China Diversifying to Lessen the $' Reserve Currency Role
From www.silverforecaster.com 20th November 2006
With gold leading silver along by the hand, we feature this week's article on China and its burgeoning reserves problem, which we believe will be the most significant event in the global monetary system ever to affect both gold and silver. Indeed if it continues to grow in influence on the value of the $, it may well be that silver begins to be treated as a monetary metal at some point in the future.
Invoicing in other currencies
The simplest way to slow down the rate of accumulation of the U.S.$ in Chinese reserves is to insist that companies invoice customers in their own currencies only. So when Argentina or South Africa wants to buy goods from China they will be allowed to pay in Pesos or Rands. Ask for a price from a Chinese company at the moment and you can be sure that you will be quoted in the U.S. $. If they were to ask what country you came from then accepted your currency [as well as the U.S.$], then they would receive the currencies of all those that trade with them. Then at some time in the future they can pay for imports in those currencies. Meantime, the countries from whom they import will still accept the U.S.$ in payment for imports. Diversification is then achieved and without entering those markets which will rattle the exchange rates.

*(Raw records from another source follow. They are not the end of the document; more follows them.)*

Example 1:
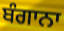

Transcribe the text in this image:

ਬੰਗਾਨਾ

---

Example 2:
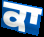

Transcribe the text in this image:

ਕਾ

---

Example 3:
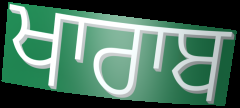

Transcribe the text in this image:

ਖਾਰਾਬ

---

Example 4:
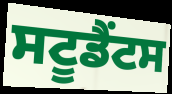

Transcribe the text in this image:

ਸਟੂਡੈਂਟਸ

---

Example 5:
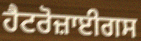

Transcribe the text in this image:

ਹੈਟਰੋਜ਼ਾਈਗਸ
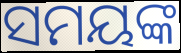
ସମୟଙ୍କ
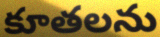
కూతలను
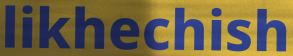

But the U.S.$' left unused after that in the international monetary system will then wash this way and thus lowering the $' value as they become excess to requirements. As in the case of Britain, the drain of capital investment will be like a tsunami hitting the state international trade. The only way they could retain their value would be for the U.S. authorities to mop these up, bringing this liquidity back to Treasury instruments and the rest. But the sheer volume of these excess $' will prove far too great for such an exercise and will send inflation racing and interest rates trying to keep up.
Threats to global trade stability
As this happens, other holders of the U.S. $ will be forced to follow the Chinese to attempt to retain the value of their reserves through diversification too. The $ will be dropping like a stone at this point. It is then the U.S. will have to decide whether or not too impose Capital Controls.

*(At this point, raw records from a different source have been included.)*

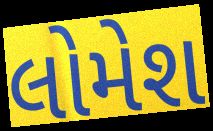
લોમેશ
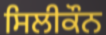
ਸਿਲੀਕੌਨ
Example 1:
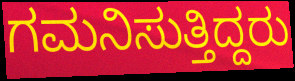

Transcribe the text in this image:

ಗಮನಿಸುತ್ತಿದ್ದರು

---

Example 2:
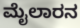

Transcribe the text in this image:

ಮೈಲಾರನ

At this point oil producers will be forced to follow the same route of accepting other currencies for their oil or simply raising prices to compensate for a falling $. This will exacerbate U.S. inflation enormously.

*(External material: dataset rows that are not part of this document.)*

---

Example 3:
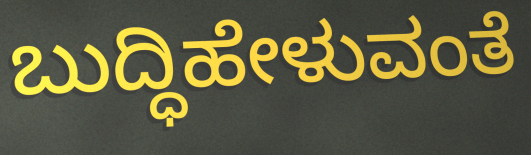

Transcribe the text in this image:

ಬುದ್ಧಿಹೇಳುವಂತೆ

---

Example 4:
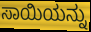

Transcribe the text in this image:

ಸಾಯಿಯನ್ನು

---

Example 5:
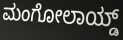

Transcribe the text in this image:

ಮಂಗೋಲಾಯ್ಡ್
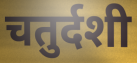
चतुर्दशी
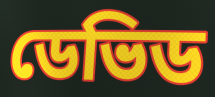
ডেভিড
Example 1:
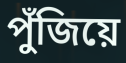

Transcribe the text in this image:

পুঁজিয়ে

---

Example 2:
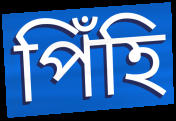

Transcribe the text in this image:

পিঁহি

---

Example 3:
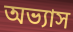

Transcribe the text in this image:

অভ্যাস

Those nations dependent on the U.S. for their trade will follow suit or lose their competitiveness as U.S. goods cheapen at the net rate of inflation minus the exchange rate fall against their currencies.
There will be rising confusion in international trade as exchange rate moves destroy stability in prices. The wounds such an event will produce in the international monetary system will be catastrophic and precipitate precious metal prices we currently may think impossible.
And the Trade deficit will continue until growth and import demand are slowed considerably, or measures are taken by the government to slow them down.
As to financing the Trade deficit, it would be most surprising if there were any [except the closest of unwise friends] nations willing to finance the deficit anymore.
Is this diversification from the $ a near term likelihood? Yes, it is for China which will diversify its $1 trillion foreign exchange reserves, the largest in the world, across different currencies and investment instruments, including in emerging markets, Chinese central bank Governor Zhou Xiaochuan said last week.
Chinese reserves are about 70% in U.S. debt securities. "(Diversification) includes currencies, investment instruments, including emerging markets," said Zhou. He then confirmed that "We do not have any new preparations for selling any currencies." China has to diversify as its future as the leading global manufacturer is pointing the way to the Yuan fully convertible at some point in the future in future. Zhou said that a mushrooming trade surplus meant China needed stronger policy adjustment both on the Yuan and through boosting internal demand. But he said any changes to the Yuan would be gradual to avoid unbalancing the domestic economy.
China has allowed the Yuan to appreciate 2.1% since last July only. "The reason why we adopt a gradual approach for exchange rate reform is because China has a very large amount of labor working in the trade-related sector," Zhou said, "So we have to consider this. We should avoid too much or too sudden closing-down or bankruptcies of enterprises and laying-off of workers. We are trying to manage to adjust the balance of payments and meanwhile to keep domestic economy in the good (state)."
China is growing at its fastest pace since 1995, but Zhou expressed satisfaction that the pace of growth was easing from the first quarter's 11.3%. "It has already slowed down to some extent so we have reached the expected result of macro-economic adjustment," he said.